#### [QUOTED PASSAGE]
Data Quality vs Software Quality Assurance

Data quality shares many similarities with software quality assurance, a crucial aspect of the software development process aimed at building and maintaining custom software. Let’s examine the similarities and differences between software development and data management processes.

Software development lifecycle vs data platform lifecycle by dqops

The goal of software quality assurance is to assess a system’s functionality. Testers perform actions that mimic how users would interact with the application, making the tests invasive. For instance, a test could involve creating a new administrator account and verifying that it has all the necessary access rights. For apparent reasons, you can’t do that on a production system daily.

Data quality is different. We are noninvasively testing the data that flows into and out of the data platform, validating it against the constraints and data contracts. We are not trying to replace the source data with fake values to validate all possible transformation outcomes. Every data platform has enough real data that we can use, so preparing mock data is unnecessary.

We can notice that developing software and building data platforms are pretty similar. Quality assurance can be applied during development, testing, and monitoring for problems affecting the solution.

  • Tests executed inside data pipelines are similar to unit tests.
  • Data quality checks are similar to performing system tests.
  • Data observability is similar to infrastructure monitoring platforms.

One significant advantage of data quality over software quality assurance is its noninvasive nature. It allows us to run the entire suite of data quality checks on production data platforms daily. The data quality checks chosen by data engineers during the development phase transition into data observability checks, executed daily or after each data load operation.

Data quality best practices - a step-by-step guide to improve data quality

Introducing DQOps Data Quality Operations Center

DQOps is my second data quality platform, designed on the experience gained during that journey. I am not afraid to call it a true second-generation data quality platform because no other data quality vendor claims they redesigned their solution from scratch.

We named it DQOps Data Quality Operations Center because, like DevOps and DataOps, DQOps focuses on automating data quality. The Operation Center stands for the user interface for all users who work with data quality and want the work done quickly. That is our approach to a smooth transition from development to operations.

The main goal of DQOps is to facilitate the data quality process for the whole lifecycle.

  • Data profiling: Data-literate users can profile data sources such as relational databases, data lakes, or flat files (CSV, JSON, Parquet). We implemented a library of over 150 data quality checks that cover all the most common issues.
  • Data monitoring: After data profiling, pick the trustworthy data quality checks and run them daily as part of the Data Observability test suite.
  • Data operation: Get notifications of data quality incidents and assign them to the right team. Validate the conformance to Data Contracts and data quality KPIs on data quality dashboards.

We wanted to build a platform that would quickly adapt to all stages of the data platform maturity. That means providing value for technical users and data consumers who prefer no-code data quality solutions. The complete redesign allowed us to build a very flexible solution.

  • Multiple interfaces: To configure data quality checks, you can use any approach that suits you. You can manage checks from a user interface, configure them in YAML, automate with a Python client, or use a command-line interface.
  • Flexible deployment: You can start DQOps locally on your laptop in 5 seconds to quickly profile a new CSV file. Alternatively, you can run the DQOps as a server that the whole team can reuse.

#### [GIVEN INSTRUCTION 1]
Extract the lines of the listing from its first line through the line holding "genus: Paxillus", inclusive, and copy them unchanged.
The listing that comes next has nothing to do with the data quality article.

#### [RECORDS SUPPLIED]
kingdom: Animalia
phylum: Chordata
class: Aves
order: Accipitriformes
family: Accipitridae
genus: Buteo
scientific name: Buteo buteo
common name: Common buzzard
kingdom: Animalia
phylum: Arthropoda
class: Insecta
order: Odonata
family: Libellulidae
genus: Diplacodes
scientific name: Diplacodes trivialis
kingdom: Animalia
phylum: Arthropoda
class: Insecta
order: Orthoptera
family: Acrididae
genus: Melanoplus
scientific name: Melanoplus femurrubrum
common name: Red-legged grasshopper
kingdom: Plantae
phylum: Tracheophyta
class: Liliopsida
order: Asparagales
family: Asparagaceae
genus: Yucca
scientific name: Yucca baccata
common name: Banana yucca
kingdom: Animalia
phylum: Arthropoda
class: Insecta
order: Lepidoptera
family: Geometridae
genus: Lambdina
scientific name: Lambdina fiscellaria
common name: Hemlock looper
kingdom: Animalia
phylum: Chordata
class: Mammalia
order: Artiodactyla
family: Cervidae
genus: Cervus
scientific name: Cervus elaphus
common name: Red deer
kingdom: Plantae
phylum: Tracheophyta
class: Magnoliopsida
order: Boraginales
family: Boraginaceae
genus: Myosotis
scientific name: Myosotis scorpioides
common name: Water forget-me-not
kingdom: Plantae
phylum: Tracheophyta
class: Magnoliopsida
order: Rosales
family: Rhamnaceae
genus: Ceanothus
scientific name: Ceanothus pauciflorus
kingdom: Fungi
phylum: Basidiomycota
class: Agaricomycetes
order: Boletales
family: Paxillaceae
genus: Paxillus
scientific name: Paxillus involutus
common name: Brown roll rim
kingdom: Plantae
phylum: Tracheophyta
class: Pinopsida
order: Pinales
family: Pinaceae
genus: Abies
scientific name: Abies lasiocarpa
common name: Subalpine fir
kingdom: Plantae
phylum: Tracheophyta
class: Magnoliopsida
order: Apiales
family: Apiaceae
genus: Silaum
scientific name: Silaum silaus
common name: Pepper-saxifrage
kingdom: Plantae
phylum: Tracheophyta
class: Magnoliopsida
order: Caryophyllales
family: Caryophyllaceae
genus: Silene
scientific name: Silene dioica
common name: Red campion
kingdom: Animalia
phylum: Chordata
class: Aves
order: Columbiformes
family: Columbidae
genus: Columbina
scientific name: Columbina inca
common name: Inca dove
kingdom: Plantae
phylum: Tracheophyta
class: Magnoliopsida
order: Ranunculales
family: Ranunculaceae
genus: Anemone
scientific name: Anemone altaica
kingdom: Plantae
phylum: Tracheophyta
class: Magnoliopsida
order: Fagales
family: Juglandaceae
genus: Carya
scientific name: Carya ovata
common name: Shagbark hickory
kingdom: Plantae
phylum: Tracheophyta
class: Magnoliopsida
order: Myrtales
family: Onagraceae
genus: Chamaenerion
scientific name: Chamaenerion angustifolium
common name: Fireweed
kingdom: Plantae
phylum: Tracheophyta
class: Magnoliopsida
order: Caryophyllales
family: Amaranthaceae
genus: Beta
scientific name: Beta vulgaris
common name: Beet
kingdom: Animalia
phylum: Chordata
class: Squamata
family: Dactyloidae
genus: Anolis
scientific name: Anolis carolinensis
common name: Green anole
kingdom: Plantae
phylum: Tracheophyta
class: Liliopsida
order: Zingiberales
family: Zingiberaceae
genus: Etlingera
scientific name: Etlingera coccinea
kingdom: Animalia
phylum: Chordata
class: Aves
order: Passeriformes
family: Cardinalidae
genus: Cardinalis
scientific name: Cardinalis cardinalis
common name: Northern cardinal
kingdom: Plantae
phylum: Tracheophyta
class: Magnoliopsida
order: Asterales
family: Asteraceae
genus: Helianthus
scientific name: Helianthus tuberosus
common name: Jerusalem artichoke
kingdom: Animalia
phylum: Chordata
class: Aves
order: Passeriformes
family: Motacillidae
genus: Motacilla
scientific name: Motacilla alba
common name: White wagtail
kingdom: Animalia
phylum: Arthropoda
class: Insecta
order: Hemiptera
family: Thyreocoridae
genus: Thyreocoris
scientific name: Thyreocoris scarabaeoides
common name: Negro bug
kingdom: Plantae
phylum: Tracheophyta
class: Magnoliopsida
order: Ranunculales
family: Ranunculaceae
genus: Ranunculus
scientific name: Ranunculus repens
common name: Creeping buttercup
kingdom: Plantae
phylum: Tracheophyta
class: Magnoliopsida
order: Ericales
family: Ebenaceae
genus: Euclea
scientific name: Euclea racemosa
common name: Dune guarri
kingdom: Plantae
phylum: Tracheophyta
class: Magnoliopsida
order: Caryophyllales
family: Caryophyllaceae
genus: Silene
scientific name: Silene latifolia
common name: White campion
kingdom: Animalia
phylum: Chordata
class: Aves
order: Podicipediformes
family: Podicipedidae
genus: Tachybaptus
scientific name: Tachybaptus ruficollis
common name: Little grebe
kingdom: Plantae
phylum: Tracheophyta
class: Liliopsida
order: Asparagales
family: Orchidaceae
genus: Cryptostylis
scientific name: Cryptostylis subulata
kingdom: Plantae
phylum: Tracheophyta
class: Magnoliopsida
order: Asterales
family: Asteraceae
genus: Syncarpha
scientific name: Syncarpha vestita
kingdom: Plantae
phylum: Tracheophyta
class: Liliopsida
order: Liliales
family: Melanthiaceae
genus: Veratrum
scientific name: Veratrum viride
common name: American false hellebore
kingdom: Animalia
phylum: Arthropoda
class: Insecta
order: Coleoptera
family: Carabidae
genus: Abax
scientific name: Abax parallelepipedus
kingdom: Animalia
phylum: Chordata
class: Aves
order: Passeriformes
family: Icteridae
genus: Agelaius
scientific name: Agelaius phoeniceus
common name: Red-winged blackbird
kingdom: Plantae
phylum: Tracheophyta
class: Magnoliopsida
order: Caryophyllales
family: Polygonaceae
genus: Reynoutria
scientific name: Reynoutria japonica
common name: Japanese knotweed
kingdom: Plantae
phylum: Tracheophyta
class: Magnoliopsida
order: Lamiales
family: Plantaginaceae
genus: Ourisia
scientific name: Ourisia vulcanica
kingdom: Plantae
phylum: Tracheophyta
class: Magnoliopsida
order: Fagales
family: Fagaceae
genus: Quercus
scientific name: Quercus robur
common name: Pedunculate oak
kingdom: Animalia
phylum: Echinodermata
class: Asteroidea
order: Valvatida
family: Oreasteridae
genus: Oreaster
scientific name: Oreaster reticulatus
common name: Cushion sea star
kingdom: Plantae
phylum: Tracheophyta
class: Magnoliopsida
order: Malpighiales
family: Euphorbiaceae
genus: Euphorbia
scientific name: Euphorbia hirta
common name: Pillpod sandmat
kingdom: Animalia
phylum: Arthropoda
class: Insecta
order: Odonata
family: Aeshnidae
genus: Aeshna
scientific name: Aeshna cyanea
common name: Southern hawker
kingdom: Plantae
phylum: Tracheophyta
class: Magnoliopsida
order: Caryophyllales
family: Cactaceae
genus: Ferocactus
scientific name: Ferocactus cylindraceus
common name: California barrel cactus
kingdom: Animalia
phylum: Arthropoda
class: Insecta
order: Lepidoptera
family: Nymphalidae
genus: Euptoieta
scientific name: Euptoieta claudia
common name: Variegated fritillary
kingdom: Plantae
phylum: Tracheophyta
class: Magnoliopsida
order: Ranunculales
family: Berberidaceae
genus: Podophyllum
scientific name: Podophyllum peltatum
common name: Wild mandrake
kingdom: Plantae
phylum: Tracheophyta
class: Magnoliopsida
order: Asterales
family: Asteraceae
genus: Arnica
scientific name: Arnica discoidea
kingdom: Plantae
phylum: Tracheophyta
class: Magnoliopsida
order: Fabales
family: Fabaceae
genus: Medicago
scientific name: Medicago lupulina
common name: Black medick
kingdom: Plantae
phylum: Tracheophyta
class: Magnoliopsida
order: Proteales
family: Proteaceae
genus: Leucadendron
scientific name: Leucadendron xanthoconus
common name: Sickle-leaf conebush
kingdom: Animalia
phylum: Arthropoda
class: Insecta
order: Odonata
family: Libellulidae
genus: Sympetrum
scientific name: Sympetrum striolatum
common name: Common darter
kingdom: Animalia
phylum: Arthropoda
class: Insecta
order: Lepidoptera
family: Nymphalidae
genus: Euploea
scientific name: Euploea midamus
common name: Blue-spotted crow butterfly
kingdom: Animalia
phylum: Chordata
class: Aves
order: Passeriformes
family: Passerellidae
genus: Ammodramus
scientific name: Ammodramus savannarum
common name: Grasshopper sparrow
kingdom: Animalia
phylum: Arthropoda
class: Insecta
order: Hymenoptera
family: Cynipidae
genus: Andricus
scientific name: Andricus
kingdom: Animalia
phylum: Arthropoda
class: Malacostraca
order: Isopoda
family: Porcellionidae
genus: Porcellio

#### [GIVEN INSTRUCTION 2]
Decide whether each statement agrees with the data quality article, answering yes or no and quoting the deciding words: (a) Data quality checks are compared to system tests. (b) Preparing mock data is needed to test a data platform. (c) DQOps offers a library of over 150 data quality checks.

#### [WORKED ANSWER 1]
kingdom: Animalia
phylum: Chordata
class: Aves
order: Accipitriformes
family: Accipitridae
genus: Buteo
scientific name: Buteo buteo
common name: Common buzzard
kingdom: Animalia
phylum: Arthropoda
class: Insecta
order: Odonata
family: Libellulidae
genus: Diplacodes
scientific name: Diplacodes trivialis
kingdom: Animalia
phylum: Arthropoda
class: Insecta
order: Orthoptera
family: Acrididae
genus: Melanoplus
scientific name: Melanoplus femurrubrum
common name: Red-legged grasshopper
kingdom: Plantae
phylum: Tracheophyta
class: Liliopsida
order: Asparagales
family: Asparagaceae
genus: Yucca
scientific name: Yucca baccata
common name: Banana yucca
kingdom: Animalia
phylum: Arthropoda
class: Insecta
order: Lepidoptera
family: Geometridae
genus: Lambdina
scientific name: Lambdina fiscellaria
common name: Hemlock looper
kingdom: Animalia
phylum: Chordata
class: Mammalia
order: Artiodactyla
family: Cervidae
genus: Cervus
scientific name: Cervus elaphus
common name: Red deer
kingdom: Plantae
phylum: Tracheophyta
class: Magnoliopsida
order: Boraginales
family: Boraginaceae
genus: Myosotis
scientific name: Myosotis scorpioides
common name: Water forget-me-not
kingdom: Plantae
phylum: Tracheophyta
class: Magnoliopsida
order: Rosales
family: Rhamnaceae
genus: Ceanothus
scientific name: Ceanothus pauciflorus
kingdom: Fungi
phylum: Basidiomycota
class: Agaricomycetes
order: Boletales
family: Paxillaceae
genus: Paxillus

#### [WORKED ANSWER 2]
(a) Yes: "Data quality checks are similar to performing system tests."
(b) No: "Every data platform has enough real data that we can use, so preparing mock data is unnecessary."
(c) Yes: "We implemented a library of over 150 data quality checks that cover all the most common issues."